Il disegno non è decorazione

Nel 2000 mi fu affidato l’insegnamento del Disegno alla Facoltà di Scienze della Formazione Primaria dell’Università della Calabria. Il corso si rivolgeva a studenti già laureati, spesso già in servizio, ma privi di una formazione specifica sul disegno infantile. Non era previsto un programma rigido, così iniziai a costruirlo giorno per giorno, cercando di offrire strumenti semplici per leggere il segno grafico come linguaggio. Preparavo dispense, le stampavo, le portavo in aula. Le usavamo come base per discutere, per osservare insieme i disegni dei bambini, per capire come ogni linea potesse raccontare qualcosa. Non cercavamo il bello, né il corretto. Cercavamo il senso, la traccia, il pensiero che si muove. Ogni scarabocchio diventava occasione di ascolto. L’idea era quella di superare la logica valutativa, quella che misura e classifica, e provare a stare dentro il gesto, a leggerlo come relazione.

Col tempo, emerse con chiarezza un elemento che mi ha sempre colpito: la grafia incerta, quella che molti adulti tendono a correggere o ignorare, è in realtà una forma di pensiero in costruzione. È il bambino che cerca una forma per dire qualcosa che ancora non sa dire a parole. È il segno che esita, che sbaglia, che insiste. E proprio lì, in quell’incertezza, c’è la serietà del gioco. Perché i bambini, quando disegnano, non stanno giocando per finta. Stanno lavorando sul loro mondo, lo stanno costruendo, lo stanno manipolando con una concentrazione che spesso gli adulti non vedono. La manipolazione creativa è gesto, è esplorazione. È il dito che sposta, il colore che si mescola, il pezzo di carta che si strappa e diventa altro. Non c’è decorazione, c’è trasformazione. E ogni frammento, ogni scelta, ogni accostamento è una dichiarazione di esistenza. Il bambino non cerca di piacere, cerca di esprimersi. Non cerca approvazione, cerca spazio.

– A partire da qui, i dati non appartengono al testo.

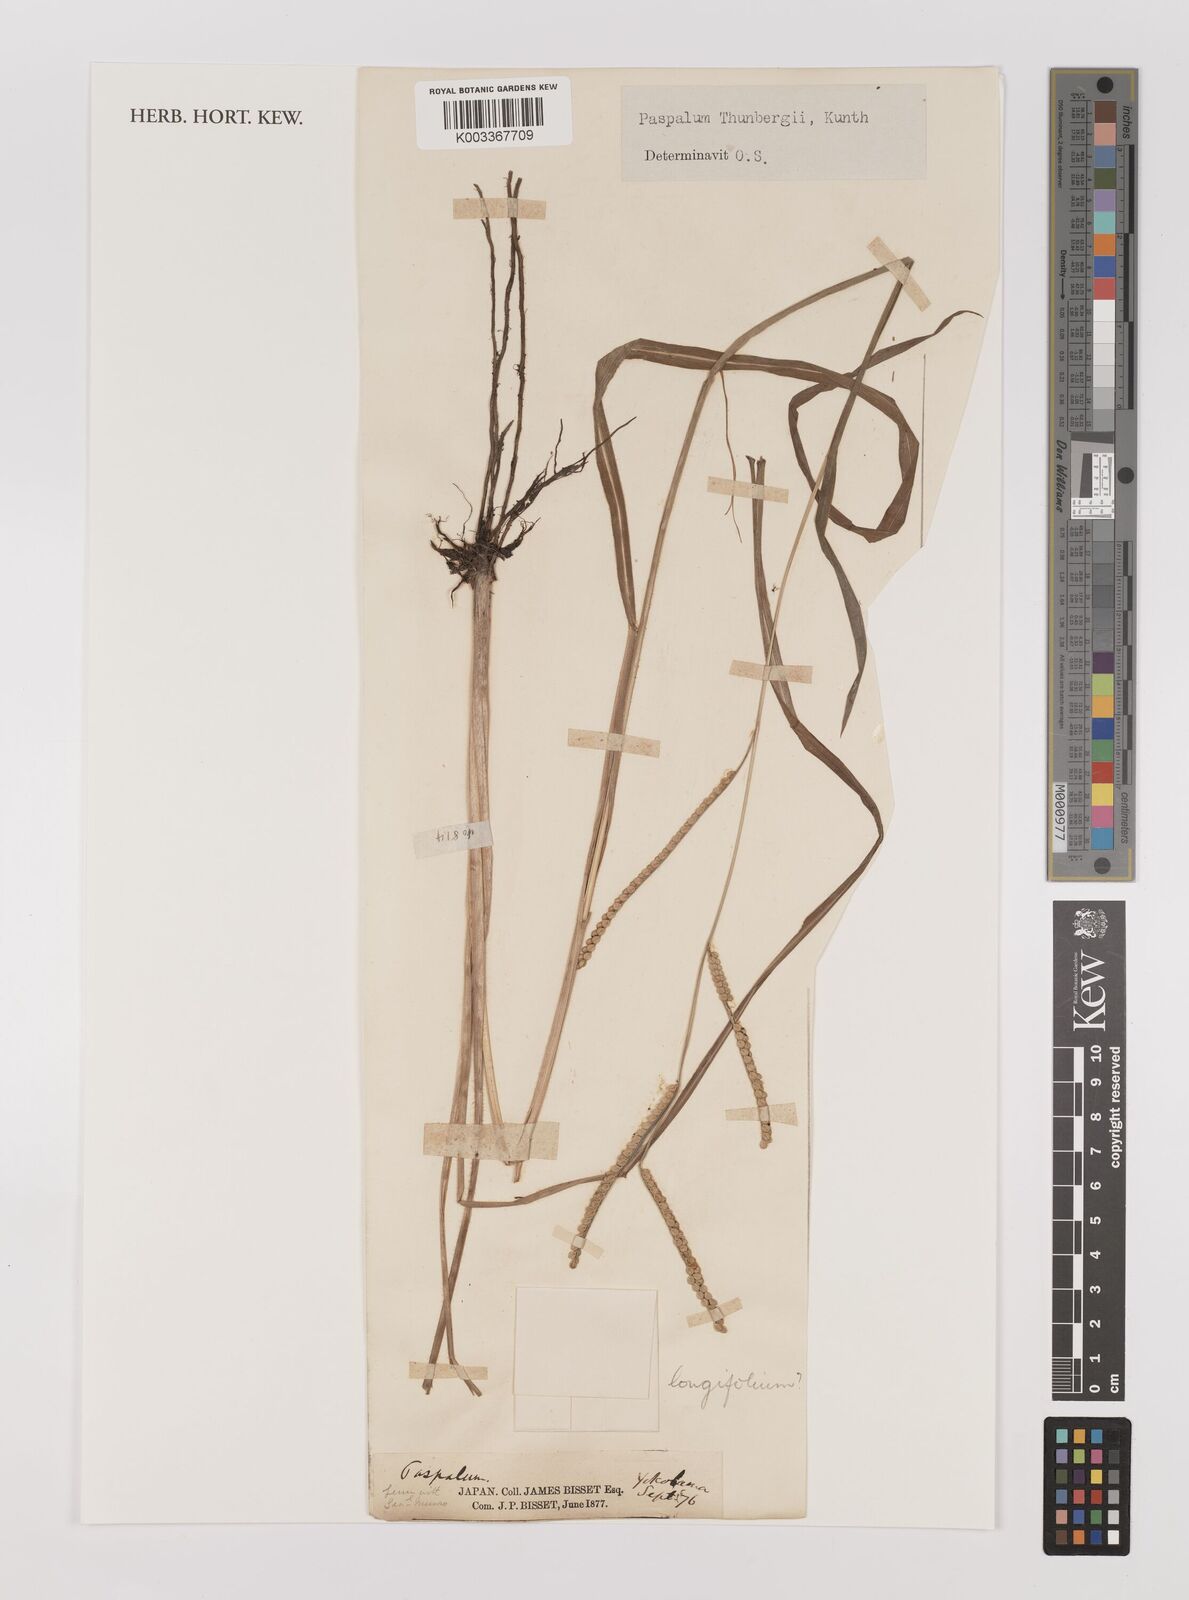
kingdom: Plantae
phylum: Tracheophyta
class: Liliopsida
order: Poales
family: Poaceae
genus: Panicum
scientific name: Panicum
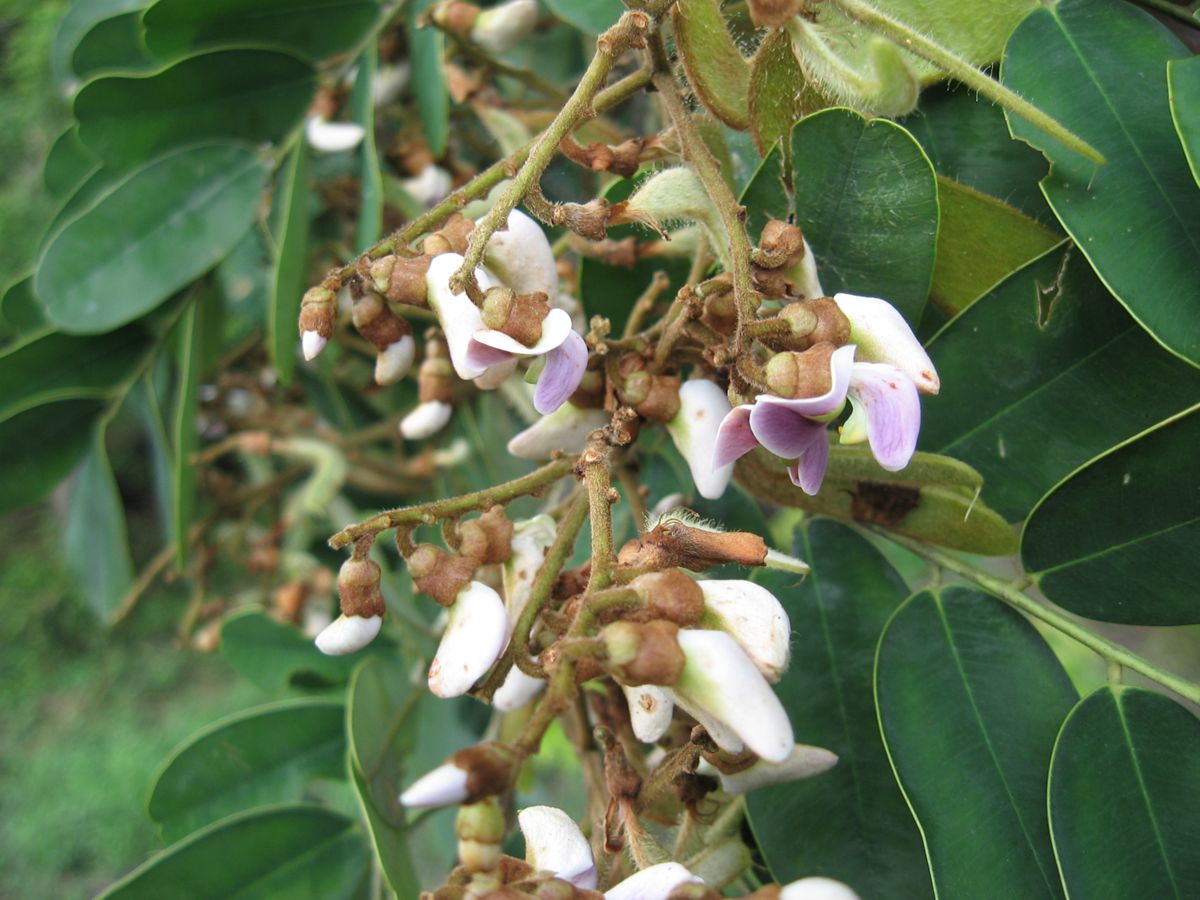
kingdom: Plantae
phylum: Tracheophyta
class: Magnoliopsida
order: Fabales
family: Fabaceae
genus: Machaerium
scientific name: Machaerium biovulatum
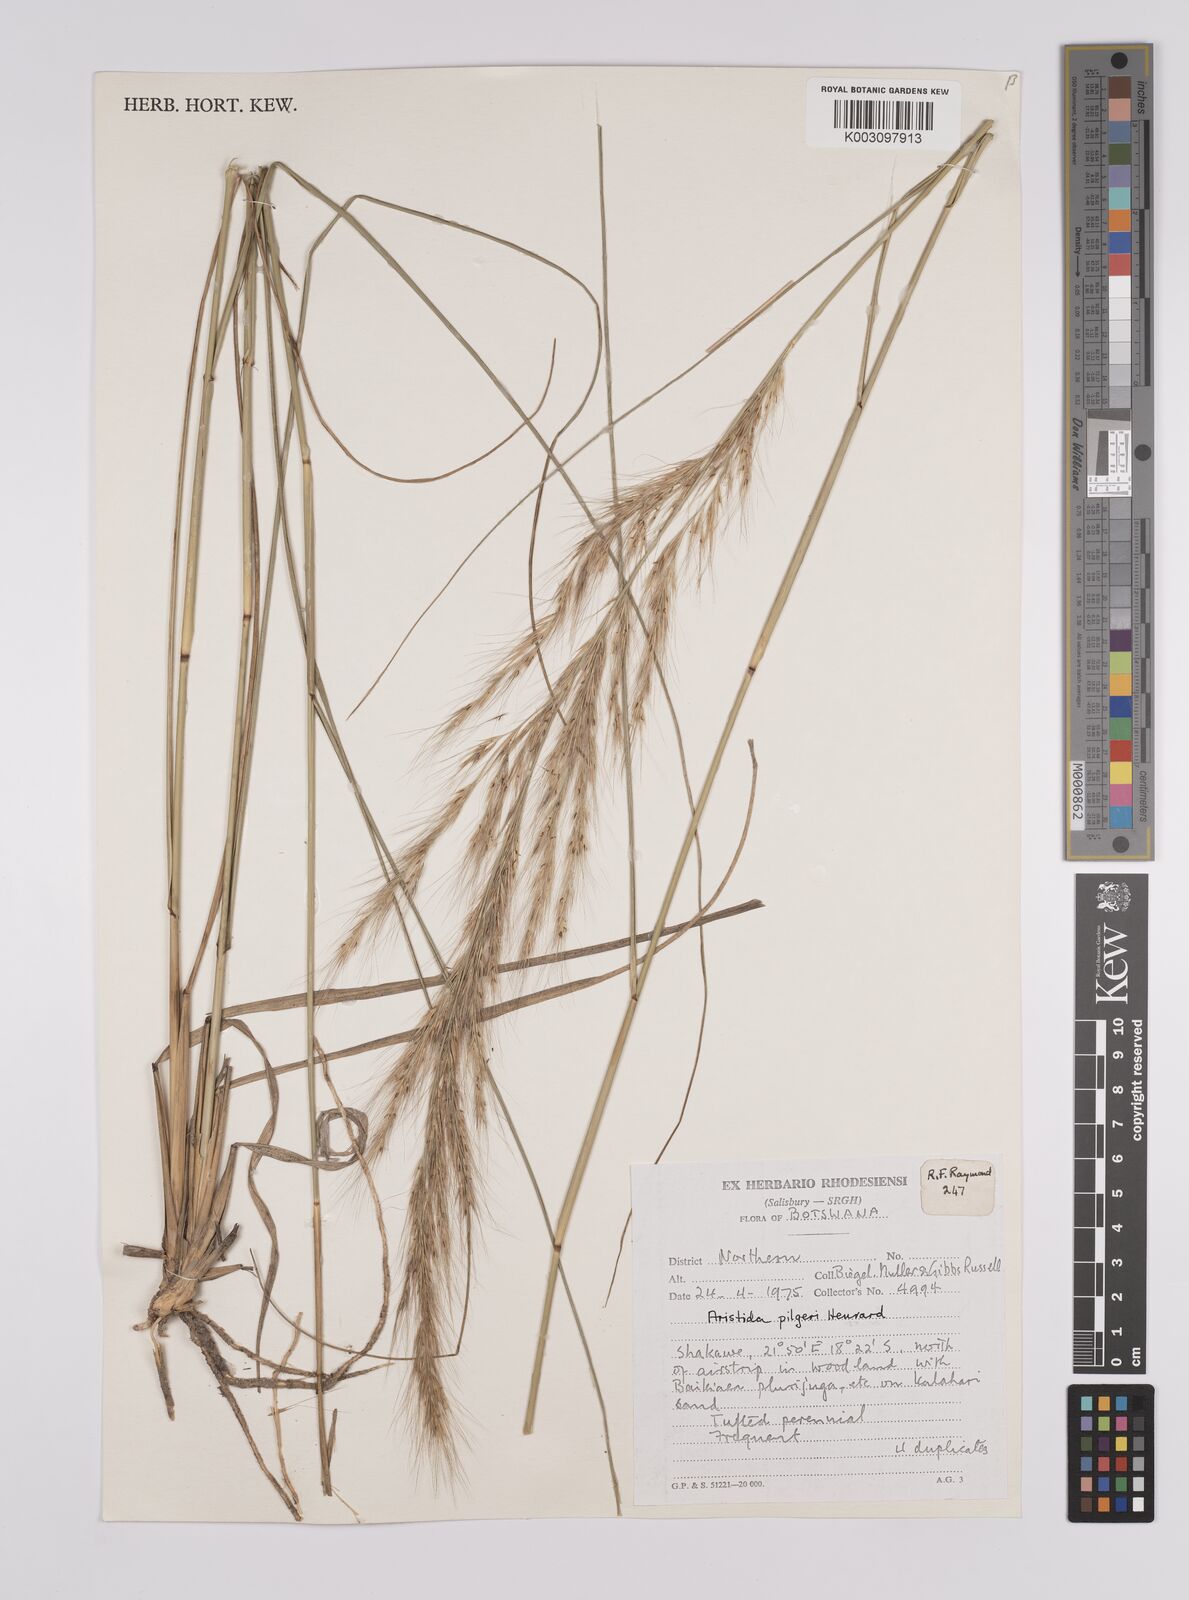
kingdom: Plantae
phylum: Tracheophyta
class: Liliopsida
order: Poales
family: Poaceae
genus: Aristida
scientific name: Aristida pilgeri
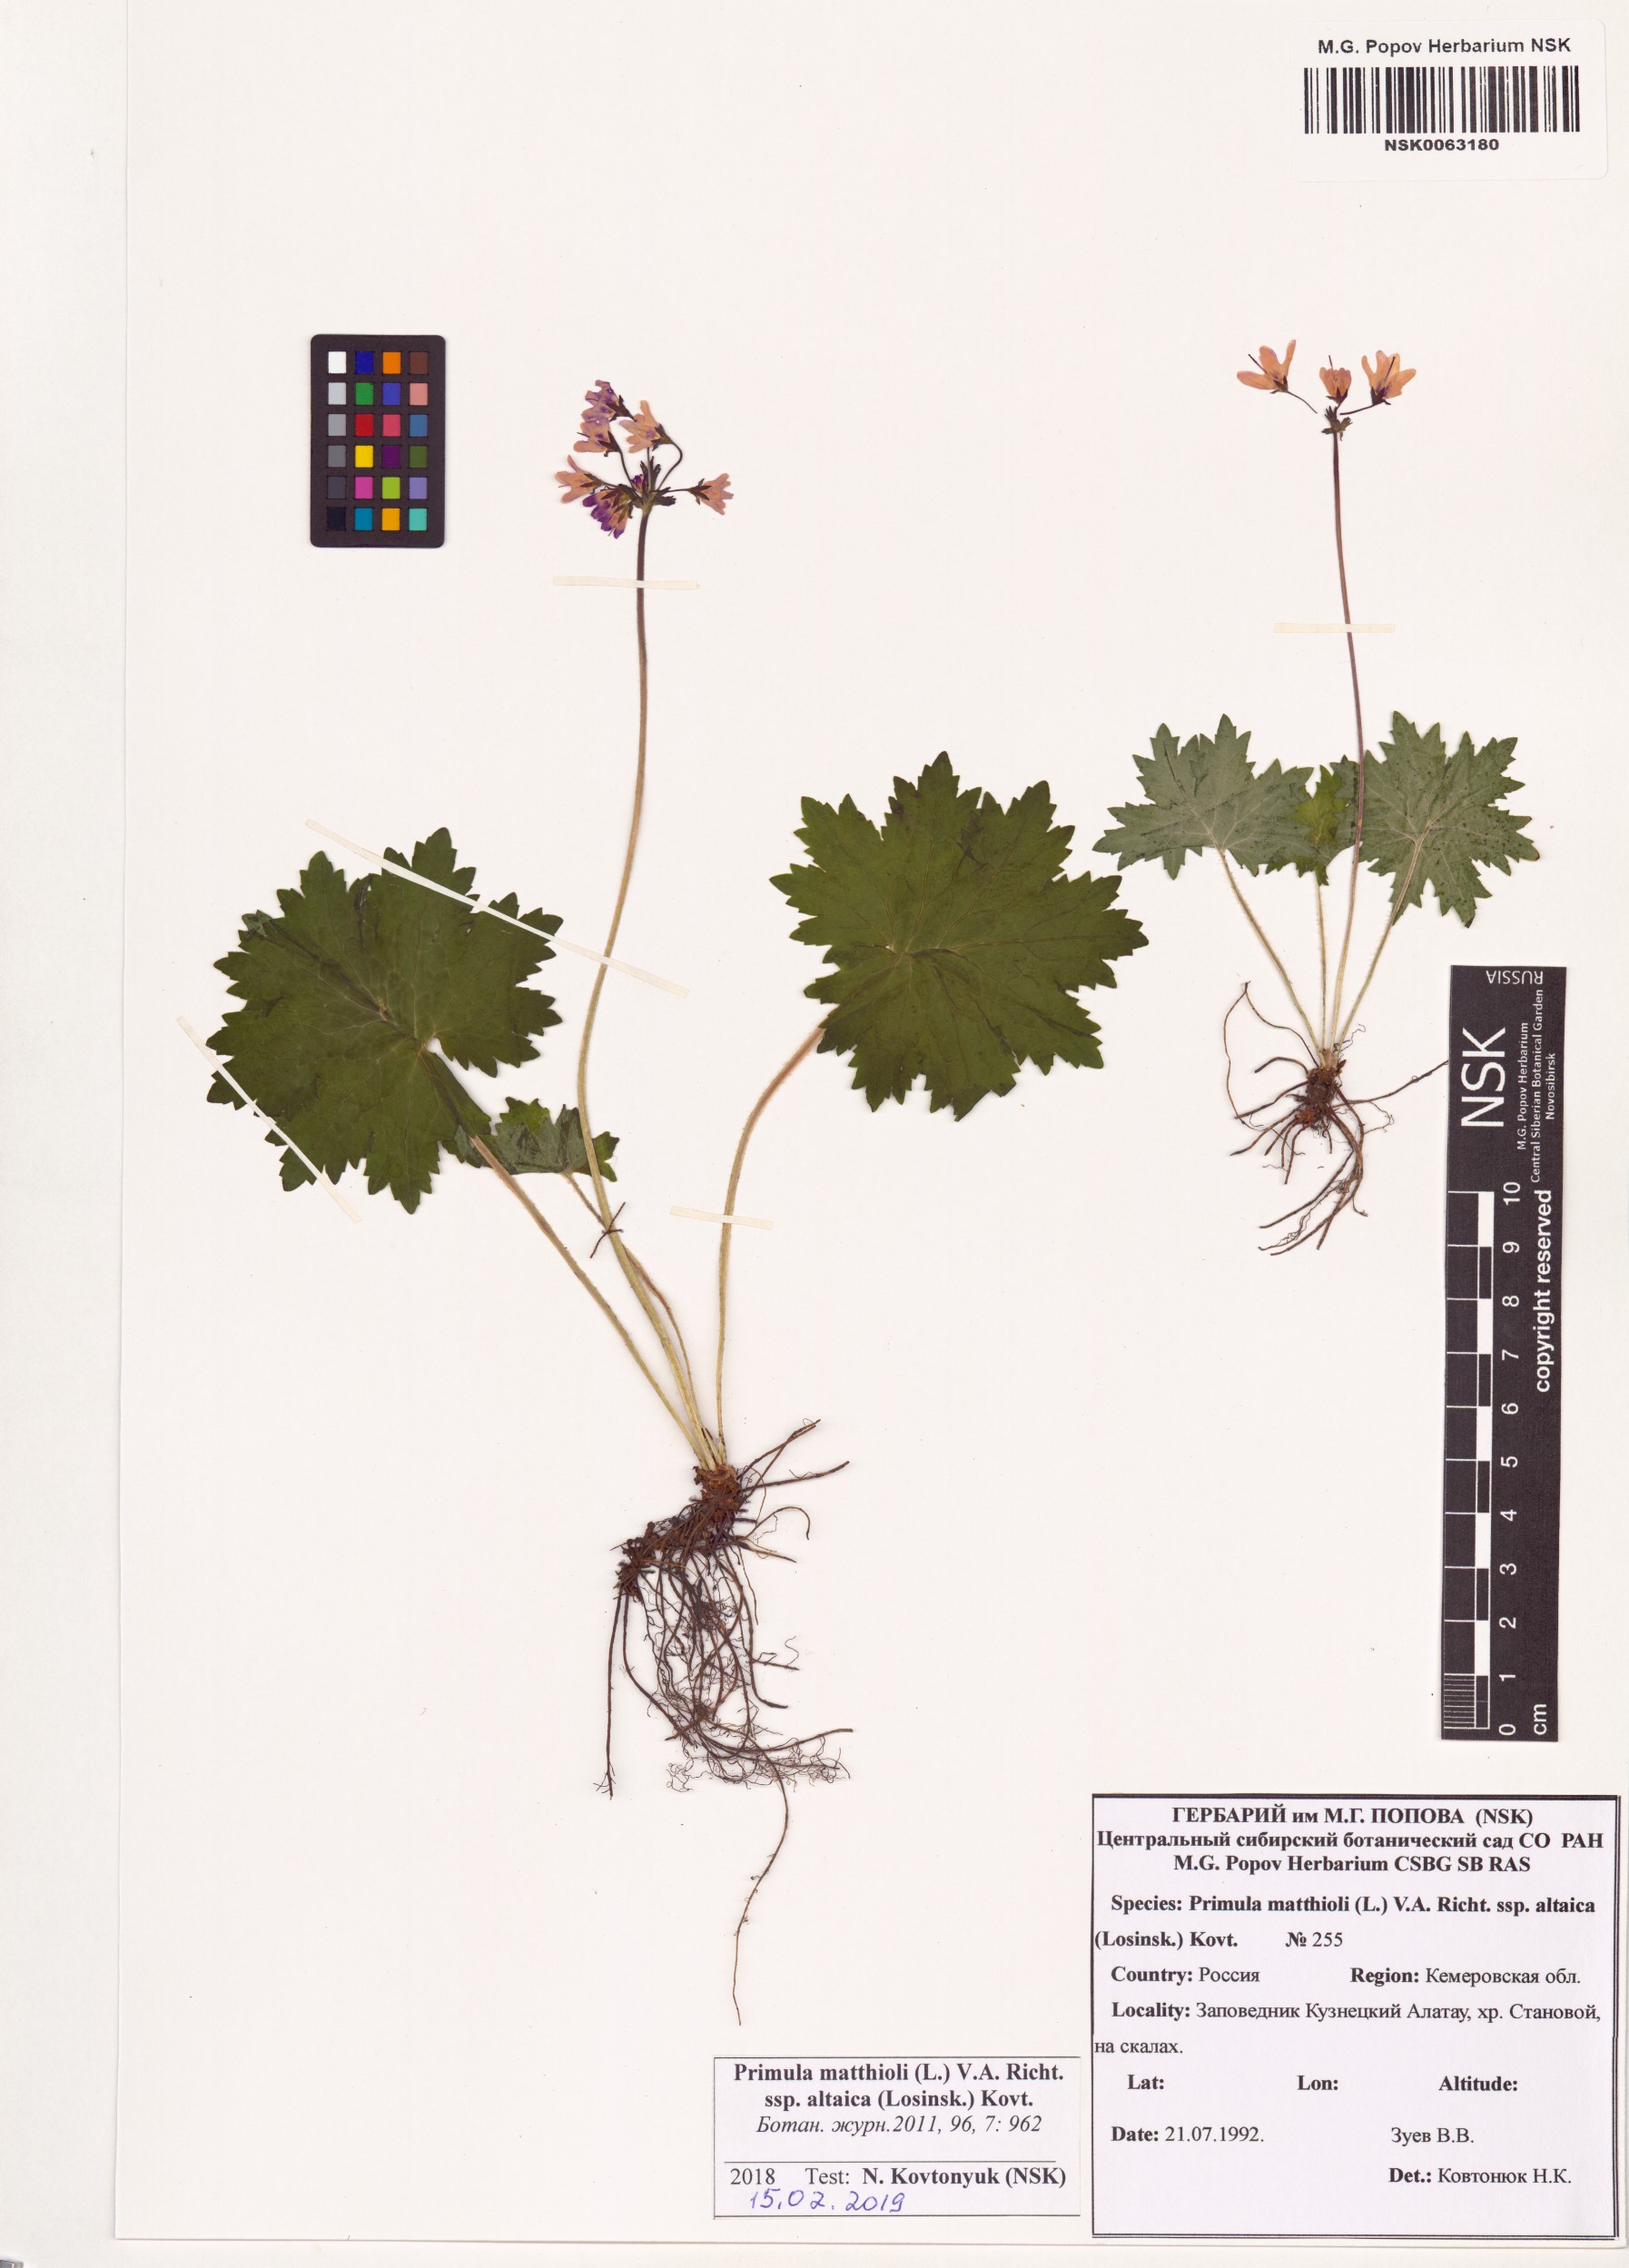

Un giorno, una studentessa mi disse che aveva trovato le dispense in vendita in una libreria del centro. Le avevano fotocopiate, timbrate, messo un prezzo. Mi colpì. Non tanto per la copia, ma per il gesto di trasformazione: da materiale condiviso a merce. Decisi allora di pubblicare il primo volume, Appunti di grafia creativa, con un prezzo simbolico, per tutelare il lavoro e mantenerlo accessibile. Non volevo che diventasse oggetto di consumo. Volevo che restasse strumento. Negli anni successivi, il corso continuò. Cambiarono gli studenti, cambiarono le domande, ma il nucleo restava: il disegno come linguaggio educativo. Da quell’esperienza nacque un secondo testo, Segno, gesto, figurazione, pensato come vademecum per chi si avvicinava al disegno infantile con attenzione e rispetto. Anche questo fu pubblicato con lo stesso criterio: accessibilità, sobrietà, nessuna retorica.

Nel tempo, mi accorsi che molti insegnanti, anche quelli già in servizio, non avevano mai ricevuto una formazione sul disegno come strumento di relazione. Lo trattavano come esercizio tecnico, come decorazione. In aula cercavamo di ribaltare questa prospettiva. Il disegno diventava occasione di comprensione, di dialogo, di ascolto. Non servivano grandi teorie, bastava fermarsi, guardare, osservare attentamente e non giudicare. La scelta di pubblicare i materiali in modo etico non fu solo una questione pratica, ma una posizione culturale. Significava affermare che il sapere condiviso ha un valore, che il segno del bambino merita rispetto, che l’insegnante deve imparare a vedere, non solo a correggere.

Questa esperienza, durata quasi dieci anni, ha lasciato tracce. Non tanto nei libri, ma nei gesti, negli sguardi, nei modi di stare in aula. Il disegno infantile, nella sua forma spontanea, resta per me uno dei linguaggi più potenti per entrare in relazione con l’infanzia. Non serve idealizzarlo. Basta riconoscerlo. E accompagnarlo con discrezione.